The researchers found several previously unnoticed patterns in the lines of webs woven by parasitized spiders. They used this to explain how a single species of parasitoid wasp produced different changes in the webs of various host spider species.
As it wove its web, the spider showed signs of the wasp larva’s manipulation. In extreme cases, the malign influence appeared in different stages of construction.
The affected spider selected areas that were perfect for the wasp larvae. The host also changed the way it usually spun its web so that it protected the larvae’s pupal cocoon.
The wasp larva achieved these changes by injecting mind-altering substances into the hemolymph of the spider. The circulatory system of the host carried the psychotropic chemicals to its central nervous system.
Early on, the researchers found that a genus of spiders displayed very high levels of ecdysone in their bodies after building cocoon webs. They theorized that the wasp larva affected the nervous system of its host, changing the spider’s typical response to the hormone that triggered its molting cycle.

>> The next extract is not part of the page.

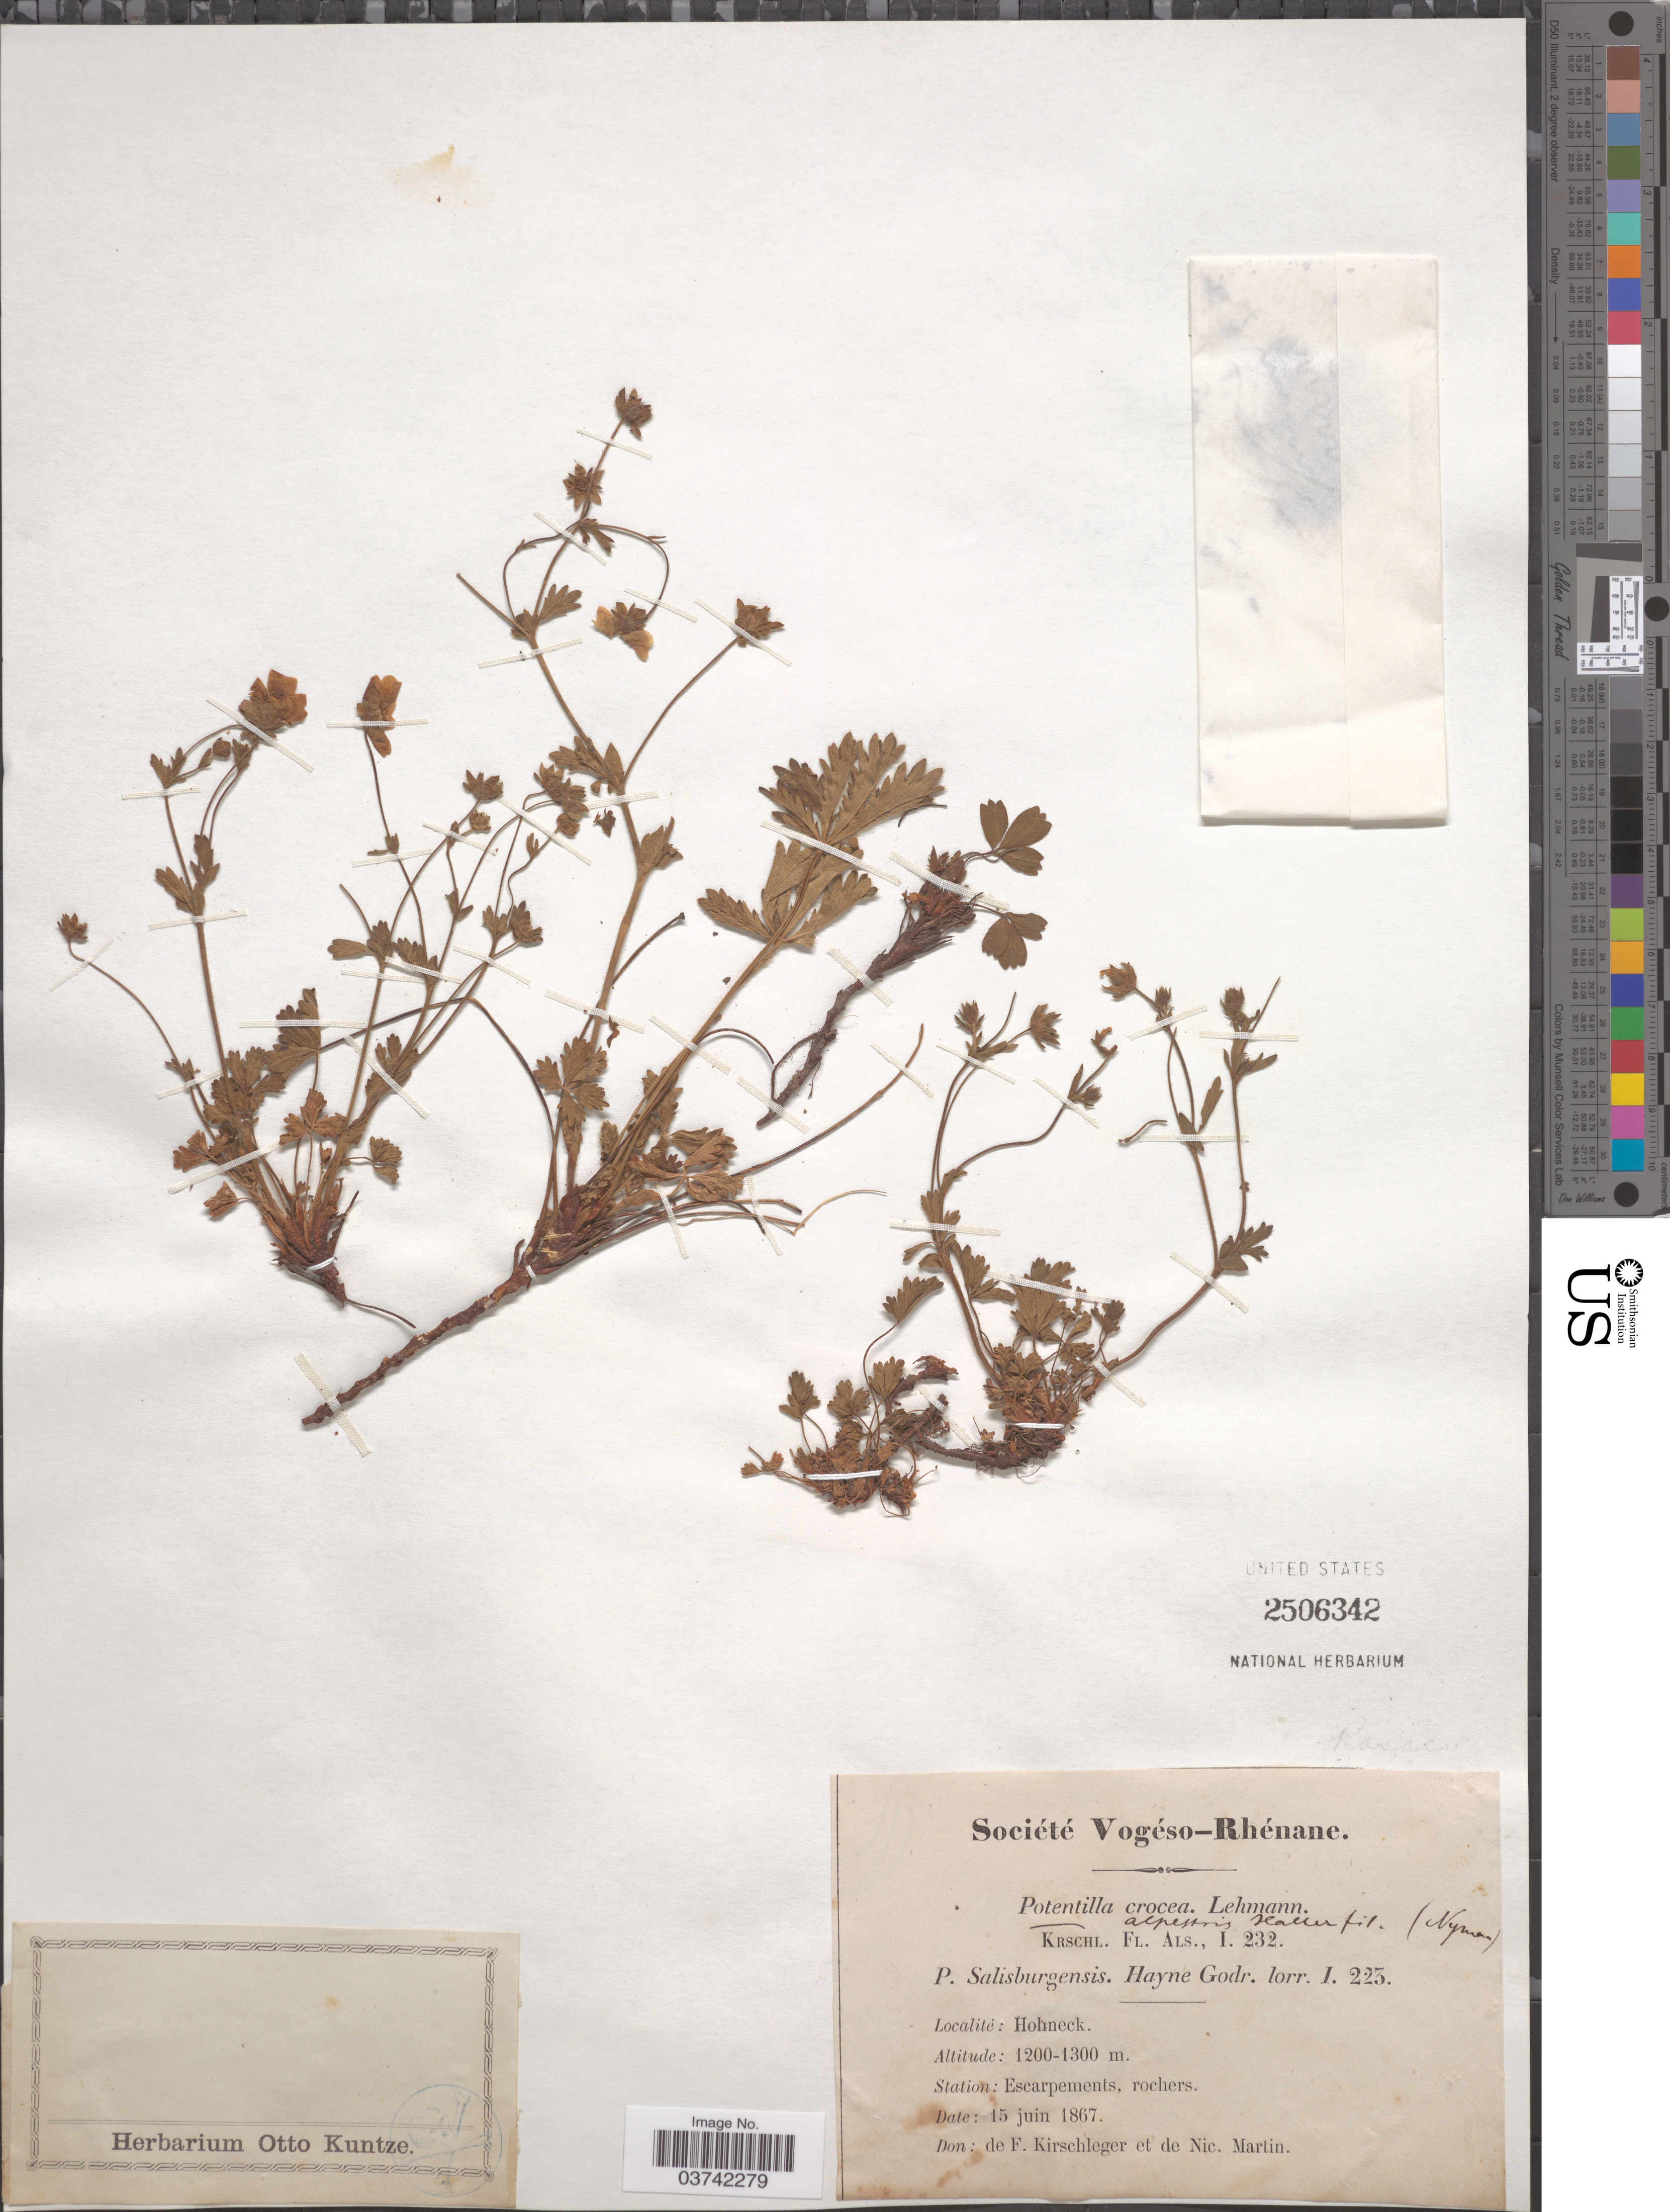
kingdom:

“Several studies suggested that sometimes the webs induced by the wasps resemble the webs that unparasitized spiders build just prior to molting,” explained Gonzaga. “By hacking into this system, the wasps ensure the safety of their own offspring at the expense of their host.”
Having found the potential means by which the parasitoid wasps turned the spiders into zombies, the STRI-UFU team examined the lines that made up cocoon and molting webs. The web lines clearly showed the behavior of spiders before and after becoming hosts.
They noted variances between the molting webs spun by healthy spiders and the cocoon webs of afflicted specimens. Further, the variations didn’t overlap very much.
“The larvae probably tweak the spider’s molting web construction behavior to gain added protection,” Eberhard said. “The mechanisms by which these additional modifications are obtained may result from differences in the timing or amounts of ecdysone, or modifications in the ecdysone molecules themselves, but they remain to be documented.”